И «Колхозную», и «Свердлова», и «Ногина» давно про себя переименовала, а вот с этой станцией — хоть лбом об стену бейся! Не запоминается, и все тут. И если мне-старухе это позволительно было, на возраст списывалось, то нынешней молоденькой Лилечке такая компрометация вовсе даже и ни к чему.
Я под эти мысли как раз до Конторы нашей дошагала, без всякого наземного транспорта, сама. Все-таки молодость — это очень приятно. Особенно если подробности омоложения забыть. Другое дело, что сейчас ко мне опять с расспросами приставать начнут — хоть из медкомиссии, хоть кадровики — надоело.
Очереди перед двадцать третьим кабинетом не было — у нас вообще очередей как-то не бывает.

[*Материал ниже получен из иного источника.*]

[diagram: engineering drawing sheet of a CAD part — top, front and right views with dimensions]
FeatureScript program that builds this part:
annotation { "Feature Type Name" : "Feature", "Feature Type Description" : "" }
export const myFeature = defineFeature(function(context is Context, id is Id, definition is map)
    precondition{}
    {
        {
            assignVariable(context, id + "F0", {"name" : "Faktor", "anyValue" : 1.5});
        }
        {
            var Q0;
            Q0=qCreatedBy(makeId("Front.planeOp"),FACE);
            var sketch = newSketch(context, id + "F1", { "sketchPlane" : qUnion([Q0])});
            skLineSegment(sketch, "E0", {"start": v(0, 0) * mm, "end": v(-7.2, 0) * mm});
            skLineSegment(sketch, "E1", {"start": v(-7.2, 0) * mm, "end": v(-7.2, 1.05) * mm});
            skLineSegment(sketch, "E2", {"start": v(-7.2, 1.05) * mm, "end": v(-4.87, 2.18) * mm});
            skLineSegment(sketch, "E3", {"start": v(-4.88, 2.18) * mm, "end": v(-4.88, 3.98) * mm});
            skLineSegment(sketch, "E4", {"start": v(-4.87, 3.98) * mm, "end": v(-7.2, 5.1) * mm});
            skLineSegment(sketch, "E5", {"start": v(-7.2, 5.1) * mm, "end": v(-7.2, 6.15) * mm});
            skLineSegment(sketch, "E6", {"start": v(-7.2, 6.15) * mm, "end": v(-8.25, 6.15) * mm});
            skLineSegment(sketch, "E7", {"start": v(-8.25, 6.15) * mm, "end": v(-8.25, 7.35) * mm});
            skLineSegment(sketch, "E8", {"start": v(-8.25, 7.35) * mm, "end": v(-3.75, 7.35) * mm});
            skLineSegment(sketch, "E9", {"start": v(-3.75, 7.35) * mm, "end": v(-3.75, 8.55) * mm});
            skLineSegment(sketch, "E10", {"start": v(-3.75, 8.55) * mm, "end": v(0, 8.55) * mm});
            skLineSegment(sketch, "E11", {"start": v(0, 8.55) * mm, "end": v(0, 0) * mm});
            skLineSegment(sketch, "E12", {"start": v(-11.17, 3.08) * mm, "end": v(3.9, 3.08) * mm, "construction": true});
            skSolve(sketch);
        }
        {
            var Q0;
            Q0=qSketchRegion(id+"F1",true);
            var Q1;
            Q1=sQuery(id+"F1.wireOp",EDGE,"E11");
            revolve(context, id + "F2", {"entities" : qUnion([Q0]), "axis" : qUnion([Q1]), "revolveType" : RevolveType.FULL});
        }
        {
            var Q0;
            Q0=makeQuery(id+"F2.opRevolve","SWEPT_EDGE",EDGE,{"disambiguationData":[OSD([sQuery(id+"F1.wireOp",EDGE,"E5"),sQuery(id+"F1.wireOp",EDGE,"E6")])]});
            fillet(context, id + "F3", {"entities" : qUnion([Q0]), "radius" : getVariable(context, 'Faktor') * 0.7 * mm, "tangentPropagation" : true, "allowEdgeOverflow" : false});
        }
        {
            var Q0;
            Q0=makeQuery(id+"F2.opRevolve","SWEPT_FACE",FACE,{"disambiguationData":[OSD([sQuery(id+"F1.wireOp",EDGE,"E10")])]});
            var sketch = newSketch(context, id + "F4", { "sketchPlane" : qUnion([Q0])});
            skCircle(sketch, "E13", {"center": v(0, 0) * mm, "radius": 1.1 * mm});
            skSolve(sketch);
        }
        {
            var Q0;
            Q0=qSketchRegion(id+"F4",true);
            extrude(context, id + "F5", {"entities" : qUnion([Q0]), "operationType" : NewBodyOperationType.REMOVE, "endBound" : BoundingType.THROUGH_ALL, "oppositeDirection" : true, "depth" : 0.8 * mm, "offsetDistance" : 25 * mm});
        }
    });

Другое дело, что подождать придется, — народ-то в Конторе разговорчивый, всех обо всем расспрашивает. Ну это пережиток прошлого: в старые, еще дотелефонные, времена через Контору все новости проходили, иными путями нужного человека найти было невозможно. Вот местные служащие и работают по старым правилам, все из посетителей вытягивают. Правда, в ответ и сами разное рассказывают. Не сплетничают, а так, анекдотцами промышляют.
Вот в прошлый вторник мне один местный счетовод (а на вид ничего так, внушительный, и не скажешь, что третья сотня ему идет) в утешение дивную историю презентовал. Дескать, мне-то с моими бумагами возни почти никакой, осталось только дождаться, когда из Ханты ответ на запрос придет, информация по старому паспорту и по анкете… Документы-то у меня в порядке, я ж естественным путем омоложалась, честь по чести.
А вот в войну или когда похуже — у них тут всякое бывало. Особенно с реабилитированными или теми, кто откопался посмертно. Вот, оказывается, однажды один такой, из врагов народа, выплыл по весне где-то в Оби — вроде как вытаял, его даже не закапывали после смерти. Ну как-то там мужик продержался, ожил помаленьку, вспомнил, что к чему, да и неведомыми окольными путями возвратился обратно в столицу. Регистрироваться на работу пришел, а документов-то у него с собой нет. Ни мирских, ни наших. После насильственной смерти с памятью на первых порах не очень, да и не помнил тот мужик номера паспорта или там чего еще. Архивы тогда бумажные были, пока в них нужную папку отыщешь, с ума сойдешь. Плюс фамилия у мужика была простая как табуретка: не то Кузнецов, не то Громов… А! Крылов! В общем, пока личное дело подняли, тот бывший зэк уже жениться успел и даже папашей стать — детей в количестве четыре штуки ему потом задним числом оформляли. Он вроде как из Спутников был, этот Крылов.
Ну с моей документацией в этом плане куда легче, а вот все равно в третий раз уже за лицензией приезжаю, да впустую. А я без этой бумажки у Дорки официально район перенять не могу, ее домой нормально отпустить. Да чтоб местные крысы канцелярские своими чернильницами подавились, хоть чернилами давно не пользуется никто!